→ What you need to do: Pull every line with "about" from the entries below.

→ Excerpted records:

----------------

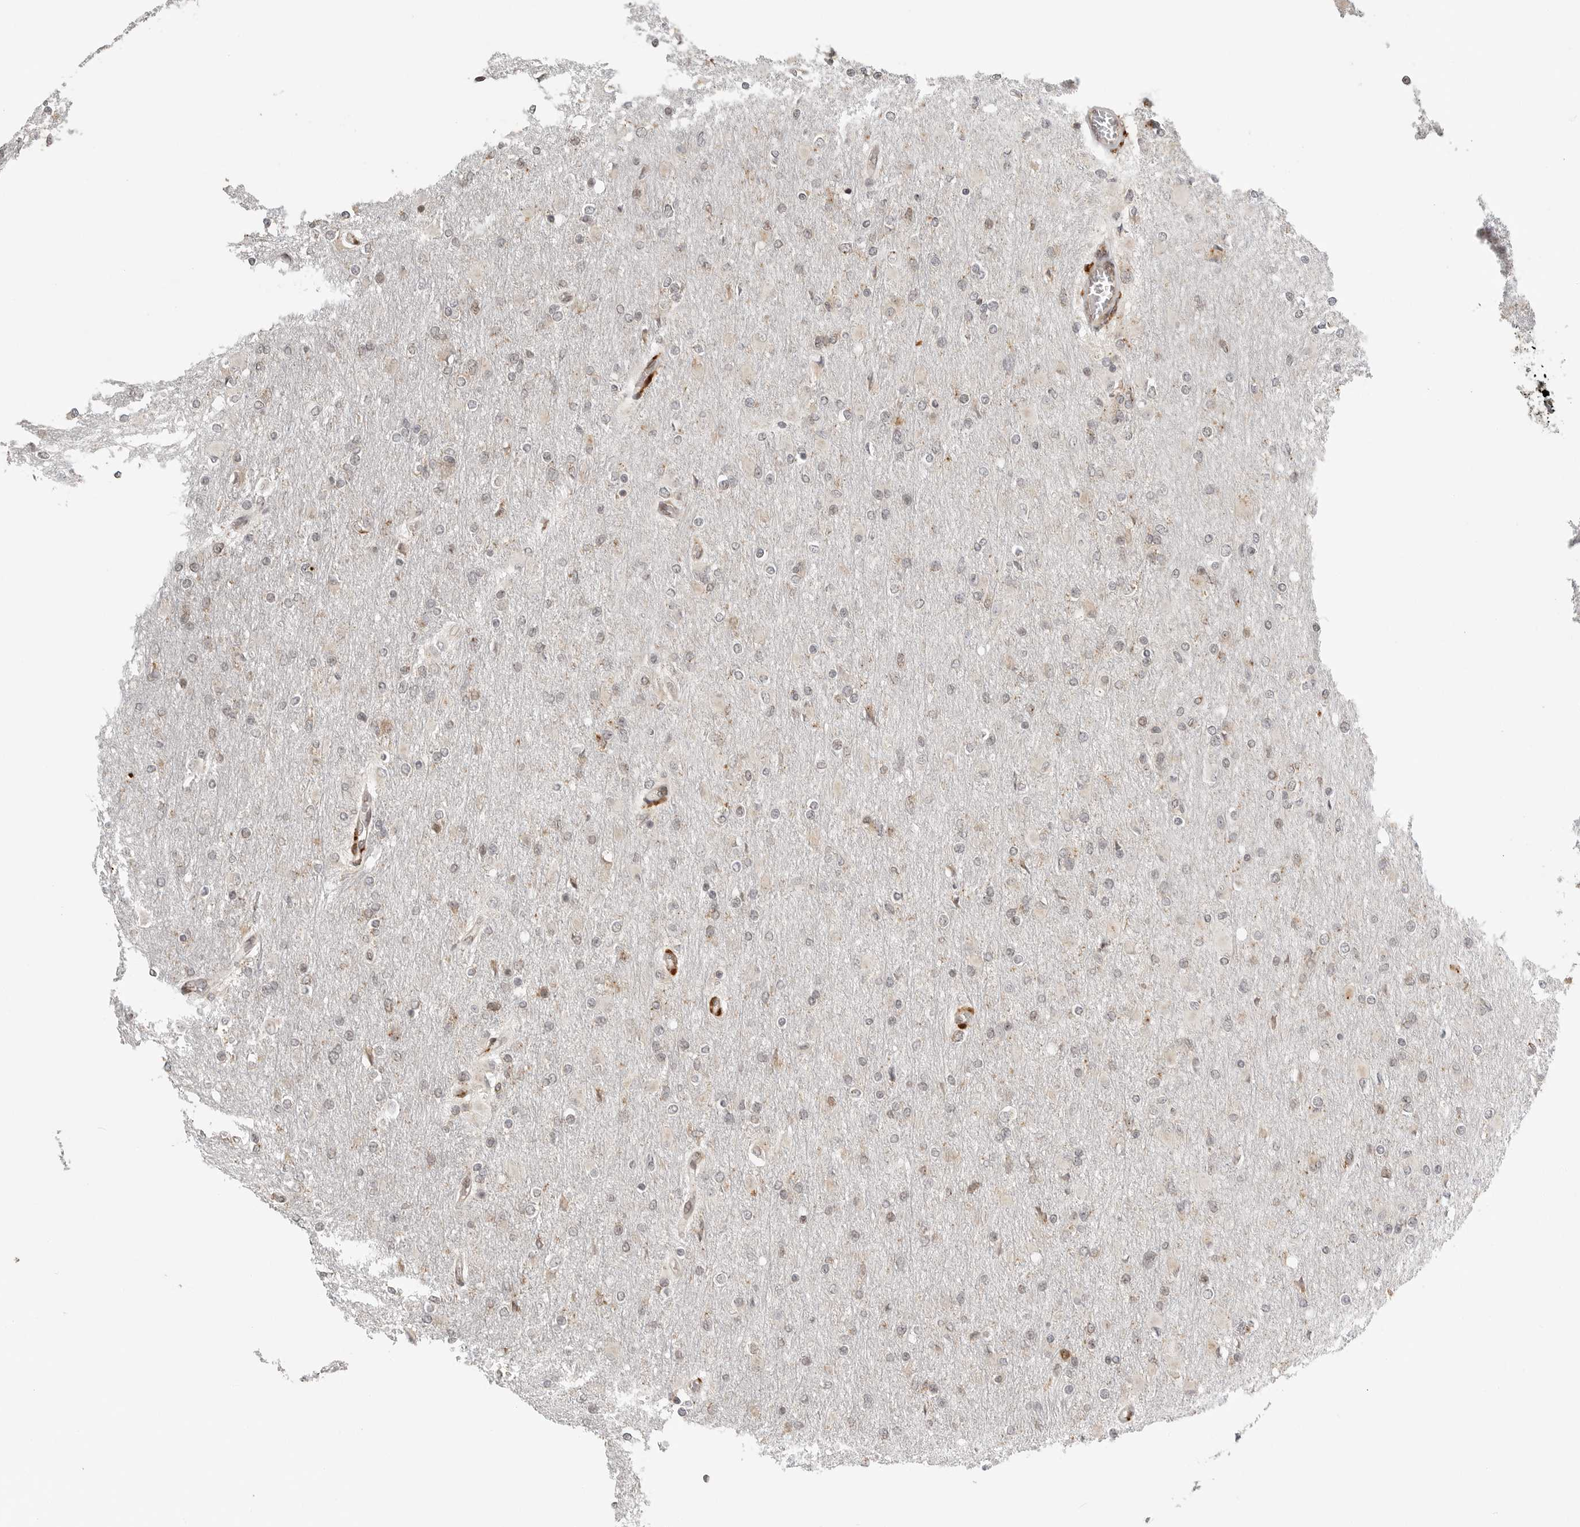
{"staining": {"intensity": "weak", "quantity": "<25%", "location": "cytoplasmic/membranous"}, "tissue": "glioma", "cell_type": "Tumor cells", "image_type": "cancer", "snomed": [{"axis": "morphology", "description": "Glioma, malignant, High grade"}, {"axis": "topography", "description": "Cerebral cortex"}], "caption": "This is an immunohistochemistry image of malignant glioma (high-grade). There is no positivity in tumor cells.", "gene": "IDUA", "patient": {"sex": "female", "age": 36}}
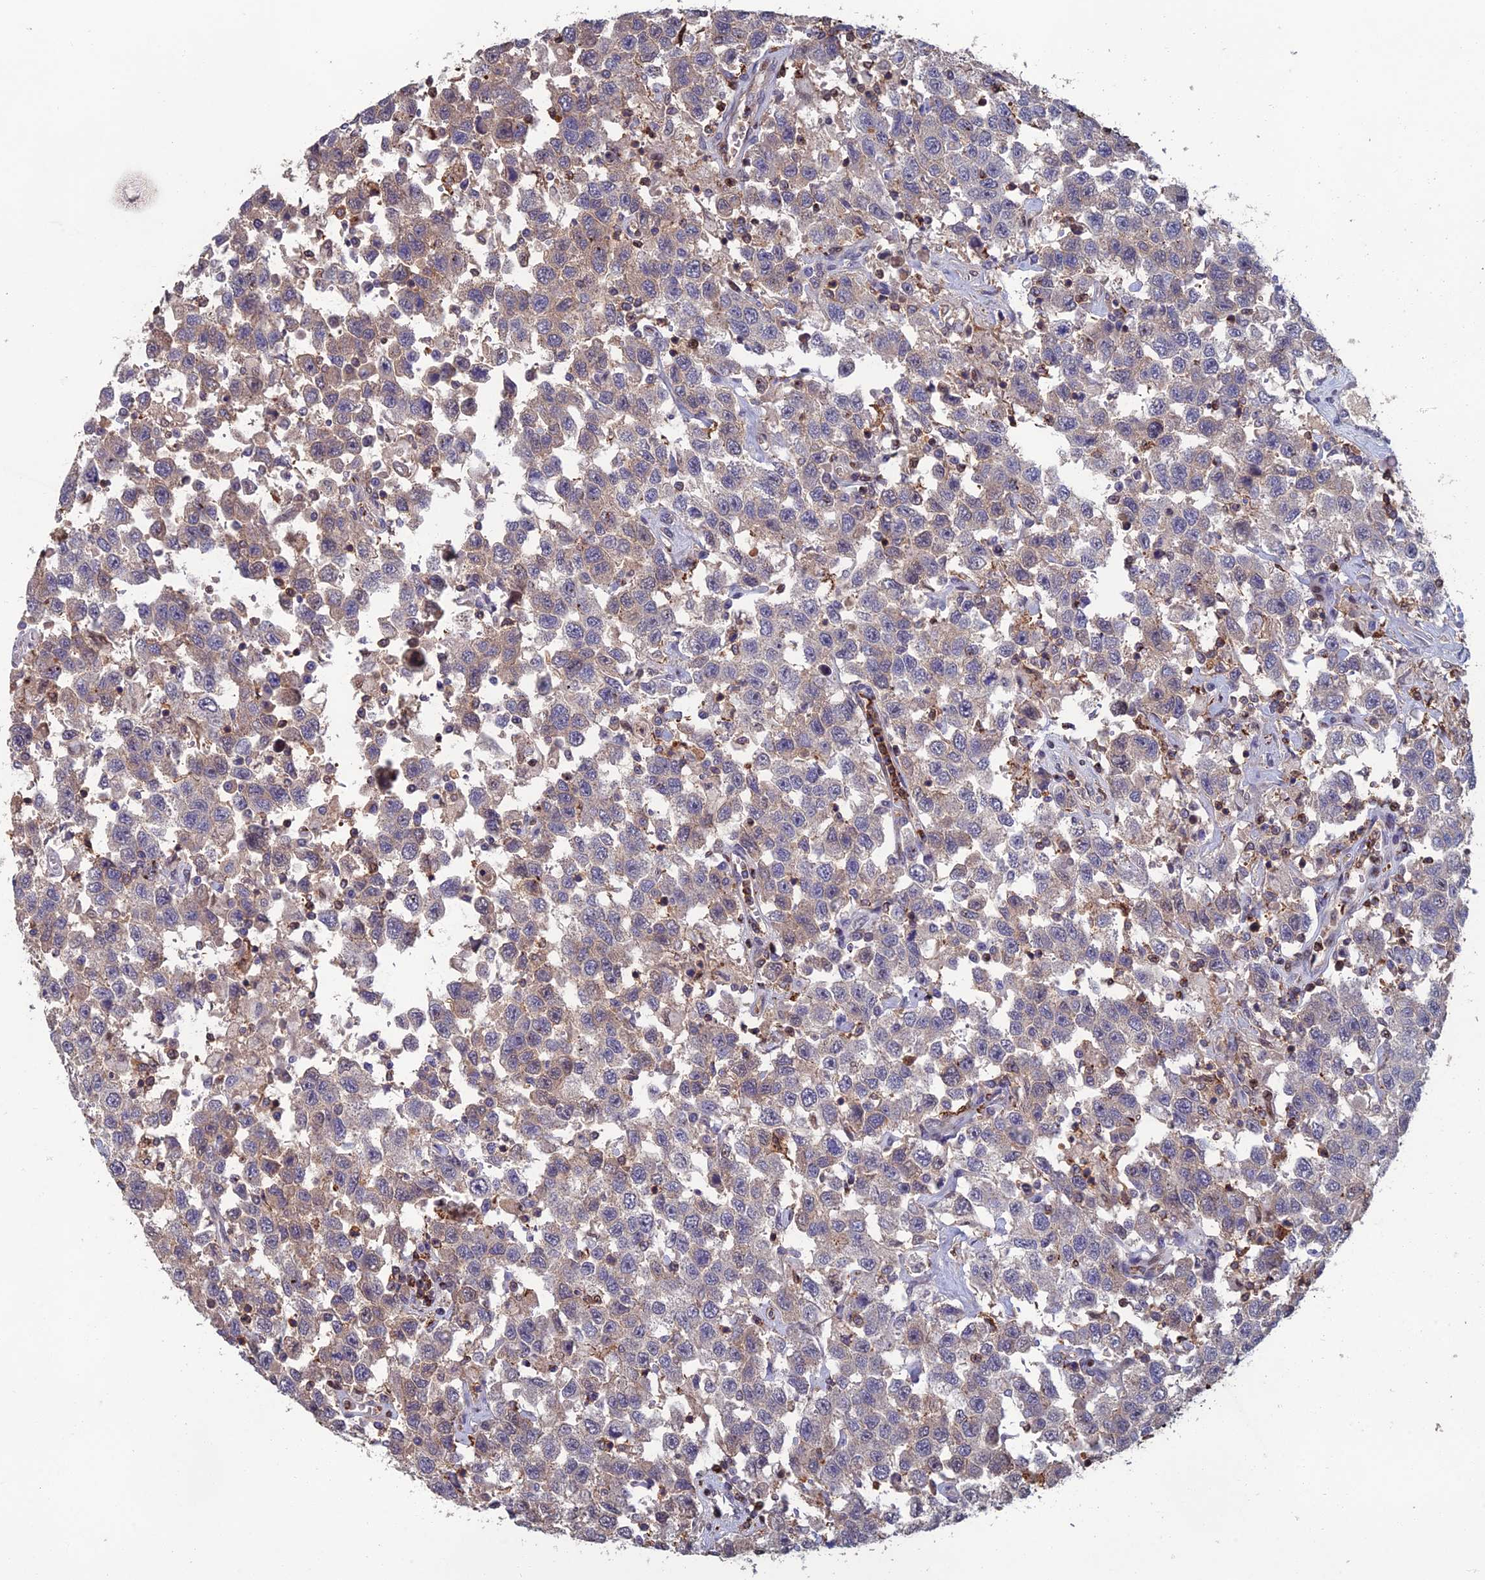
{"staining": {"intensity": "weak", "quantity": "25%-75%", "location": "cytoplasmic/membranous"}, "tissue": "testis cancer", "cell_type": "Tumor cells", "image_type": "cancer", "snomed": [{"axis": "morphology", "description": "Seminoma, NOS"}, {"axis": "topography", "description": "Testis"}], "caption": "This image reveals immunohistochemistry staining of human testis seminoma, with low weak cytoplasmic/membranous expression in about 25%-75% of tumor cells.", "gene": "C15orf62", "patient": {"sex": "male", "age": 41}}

----------------

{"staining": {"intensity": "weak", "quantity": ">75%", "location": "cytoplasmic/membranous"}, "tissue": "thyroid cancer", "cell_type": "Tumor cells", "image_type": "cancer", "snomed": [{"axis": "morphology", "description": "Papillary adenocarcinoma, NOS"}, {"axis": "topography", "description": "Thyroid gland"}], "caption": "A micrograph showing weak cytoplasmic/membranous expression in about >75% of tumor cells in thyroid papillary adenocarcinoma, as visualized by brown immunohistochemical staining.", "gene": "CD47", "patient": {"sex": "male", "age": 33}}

----------------

→ Answer space:
{"staining": {"intensity": "weak", "quantity": "25%-75%", "location": "cytoplasmic/membranous"}, "tissue": "testis cancer", "cell_type": "Tumor cells", "image_type": "cancer", "snomed": [{"axis": "morphology", "description": "Seminoma, NOS"}, {"axis": "topography", "description": "Testis"}], "caption": "This image reveals immunohistochemistry staining of human testis seminoma, with low weak cytoplasmic/membranous expression in about 25%-75% of tumor cells.", "gene": "C15orf62", "patient": {"sex": "male", "age": 41}}
{"staining": {"intensity": "weak", "quantity": ">75%", "location": "cytoplasmic/membranous"}, "tissue": "thyroid cancer", "cell_type": "Tumor cells", "image_type": "cancer", "snomed": [{"axis": "morphology", "description": "Papillary adenocarcinoma, NOS"}, {"axis": "topography", "description": "Thyroid gland"}], "caption": "A micrograph showing weak cytoplasmic/membranous expression in about >75% of tumor cells in thyroid papillary adenocarcinoma, as visualized by brown immunohistochemical staining.", "gene": "CD47", "patient": {"sex": "male", "age": 33}}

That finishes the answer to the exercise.